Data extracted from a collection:
++++++++

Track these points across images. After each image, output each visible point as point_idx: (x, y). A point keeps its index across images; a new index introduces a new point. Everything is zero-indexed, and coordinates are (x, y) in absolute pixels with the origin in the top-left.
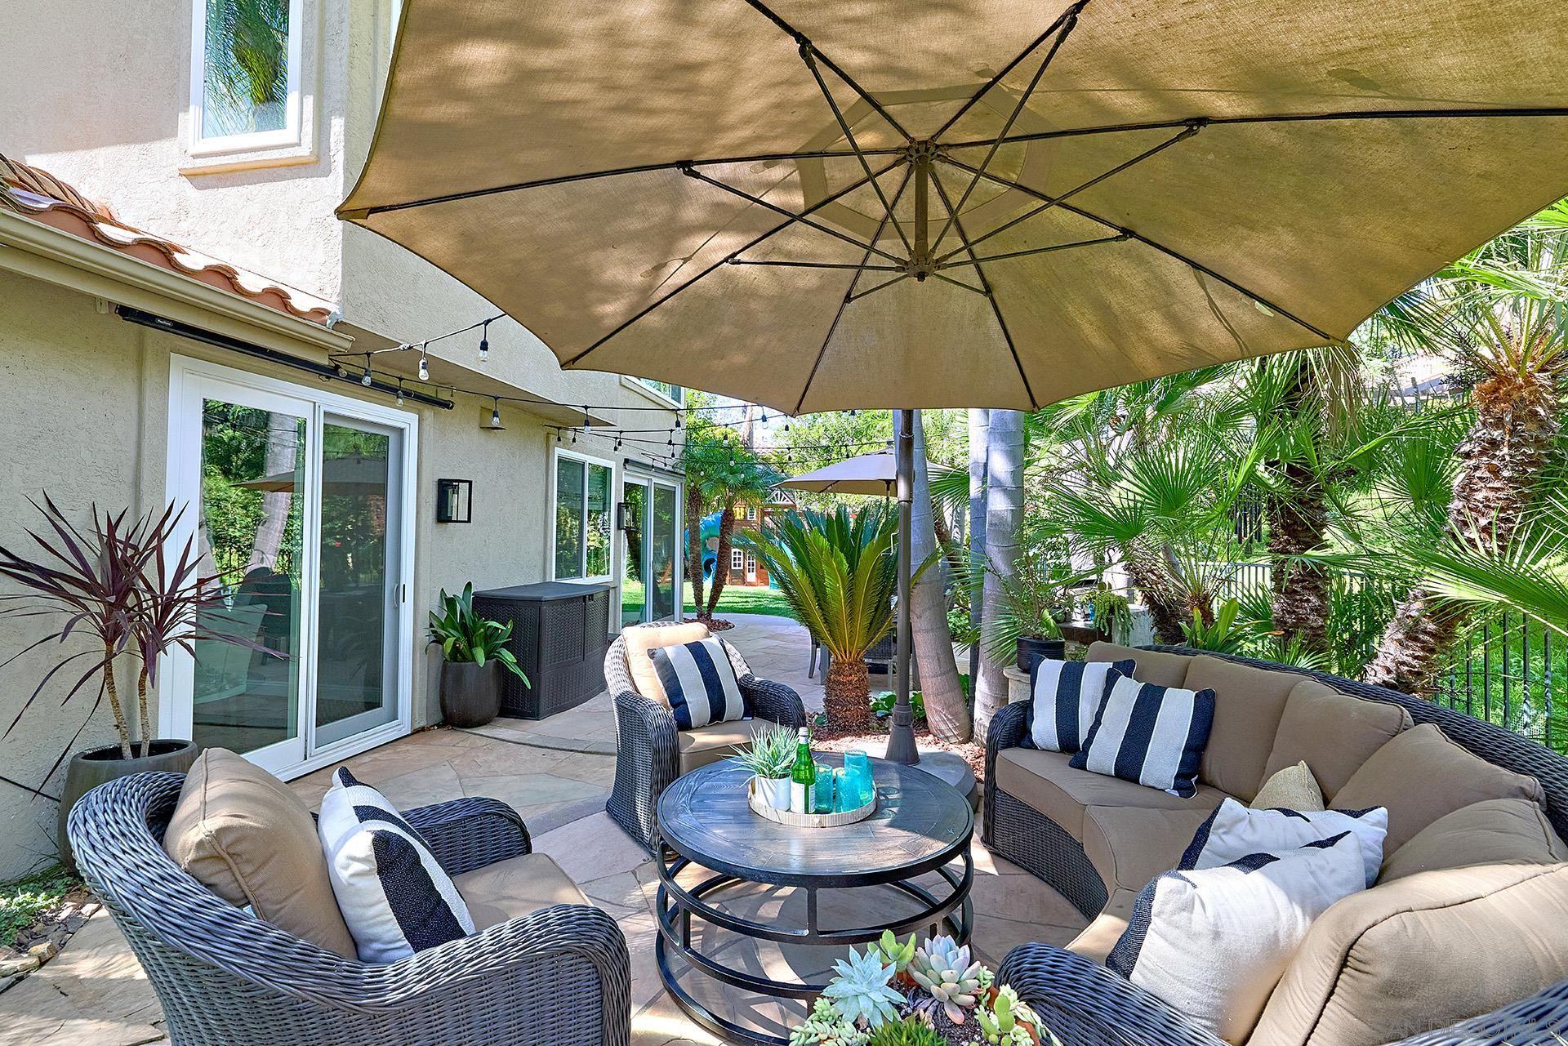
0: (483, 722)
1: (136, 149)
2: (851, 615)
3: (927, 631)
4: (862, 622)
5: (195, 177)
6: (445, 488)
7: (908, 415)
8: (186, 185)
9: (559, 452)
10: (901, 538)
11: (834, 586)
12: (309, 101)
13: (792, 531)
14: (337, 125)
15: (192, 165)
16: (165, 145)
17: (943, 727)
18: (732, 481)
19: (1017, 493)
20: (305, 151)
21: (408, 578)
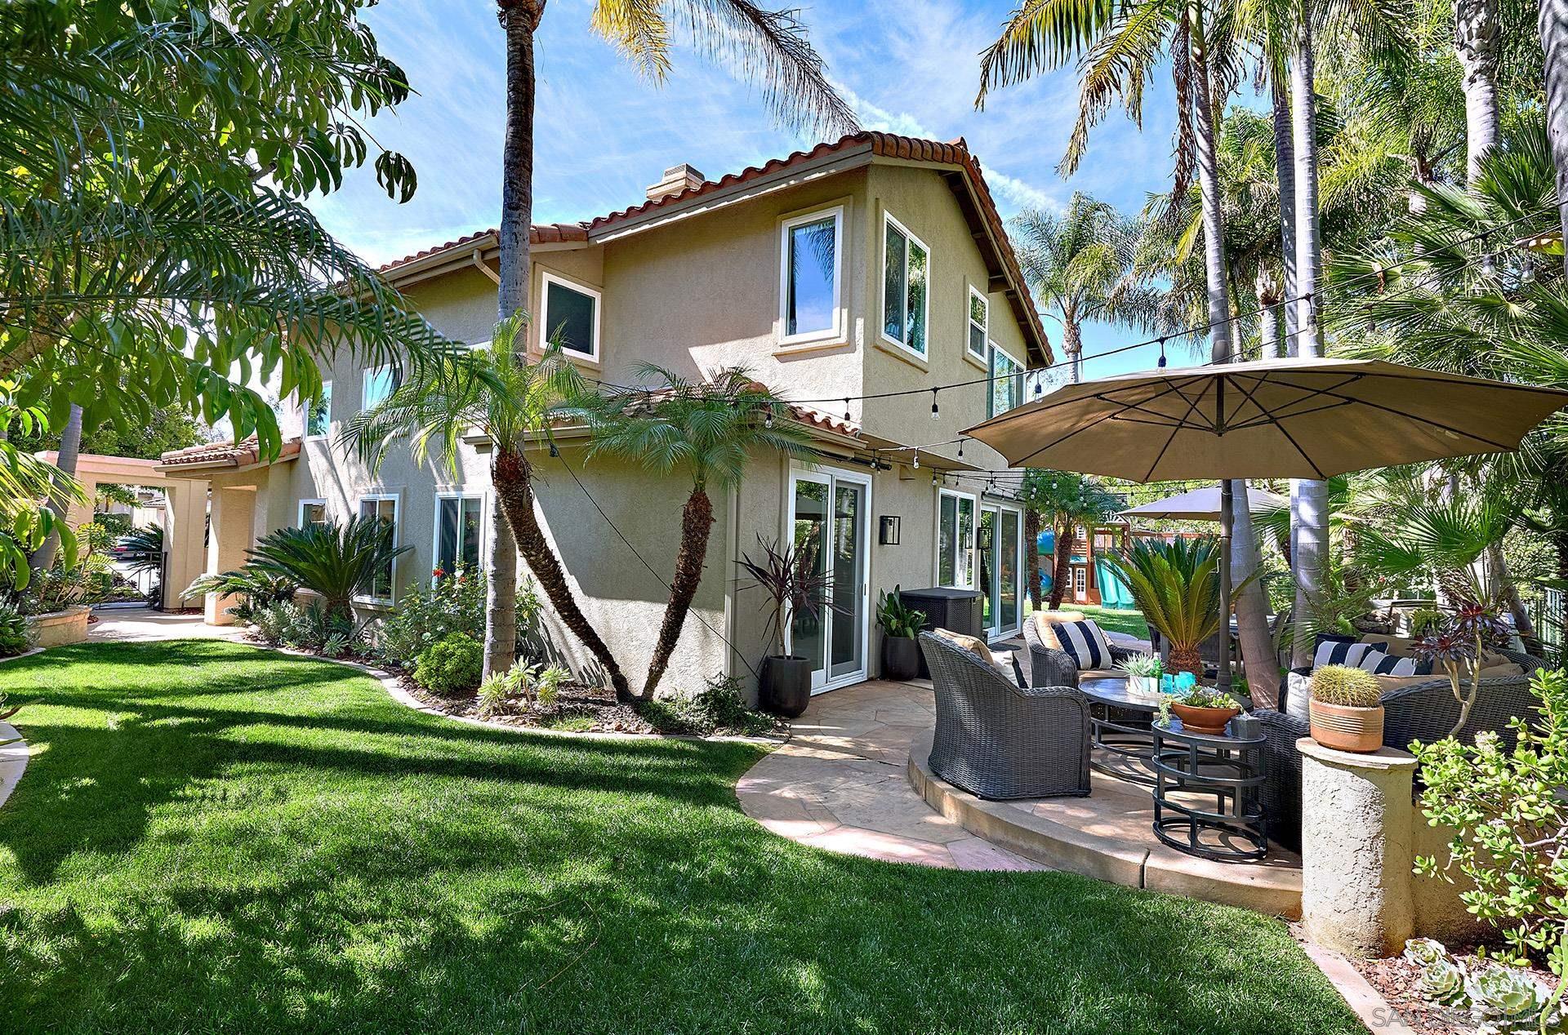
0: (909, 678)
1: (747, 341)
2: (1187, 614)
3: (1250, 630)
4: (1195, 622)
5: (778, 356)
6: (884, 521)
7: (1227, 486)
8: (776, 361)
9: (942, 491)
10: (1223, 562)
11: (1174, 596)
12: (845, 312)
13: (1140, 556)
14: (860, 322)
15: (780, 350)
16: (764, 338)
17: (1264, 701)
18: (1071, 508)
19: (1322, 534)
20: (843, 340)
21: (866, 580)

++++++++

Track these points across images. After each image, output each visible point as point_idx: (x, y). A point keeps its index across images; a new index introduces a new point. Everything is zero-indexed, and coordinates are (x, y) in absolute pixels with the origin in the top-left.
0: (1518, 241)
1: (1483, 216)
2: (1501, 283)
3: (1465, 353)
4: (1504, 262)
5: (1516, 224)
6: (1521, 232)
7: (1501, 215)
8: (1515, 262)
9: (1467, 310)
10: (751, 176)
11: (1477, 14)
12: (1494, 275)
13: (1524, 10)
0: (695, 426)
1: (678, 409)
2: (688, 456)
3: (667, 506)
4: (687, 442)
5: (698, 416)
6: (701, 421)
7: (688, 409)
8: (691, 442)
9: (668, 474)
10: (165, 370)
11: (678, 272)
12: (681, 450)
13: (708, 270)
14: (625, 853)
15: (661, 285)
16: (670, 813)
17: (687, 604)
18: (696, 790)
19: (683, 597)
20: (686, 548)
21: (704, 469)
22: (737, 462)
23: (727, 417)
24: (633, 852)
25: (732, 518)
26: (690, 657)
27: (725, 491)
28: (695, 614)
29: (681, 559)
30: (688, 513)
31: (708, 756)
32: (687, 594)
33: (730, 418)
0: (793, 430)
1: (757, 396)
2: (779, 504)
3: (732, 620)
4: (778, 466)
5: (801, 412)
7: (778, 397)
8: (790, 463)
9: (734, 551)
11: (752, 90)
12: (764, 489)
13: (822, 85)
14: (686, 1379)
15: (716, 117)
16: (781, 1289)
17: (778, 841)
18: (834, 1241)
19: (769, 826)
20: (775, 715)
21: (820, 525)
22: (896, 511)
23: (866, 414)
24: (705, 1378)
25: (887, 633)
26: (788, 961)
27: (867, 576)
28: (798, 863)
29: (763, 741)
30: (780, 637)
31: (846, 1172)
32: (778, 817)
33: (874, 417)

++++++++

WHAT IS BEING ASKED =
Copy out again, unchanged, the part of the items above that opens with the line containing "14: (625, 853)" and closes with the line containing "31: (708, 756)", including both of those lines.

EXERCISE SOLUTION =
14: (625, 853)
15: (661, 285)
16: (670, 813)
17: (687, 604)
18: (696, 790)
19: (683, 597)
20: (686, 548)
21: (704, 469)
22: (737, 462)
23: (727, 417)
24: (633, 852)
25: (732, 518)
26: (690, 657)
27: (725, 491)
28: (695, 614)
29: (681, 559)
30: (688, 513)
31: (708, 756)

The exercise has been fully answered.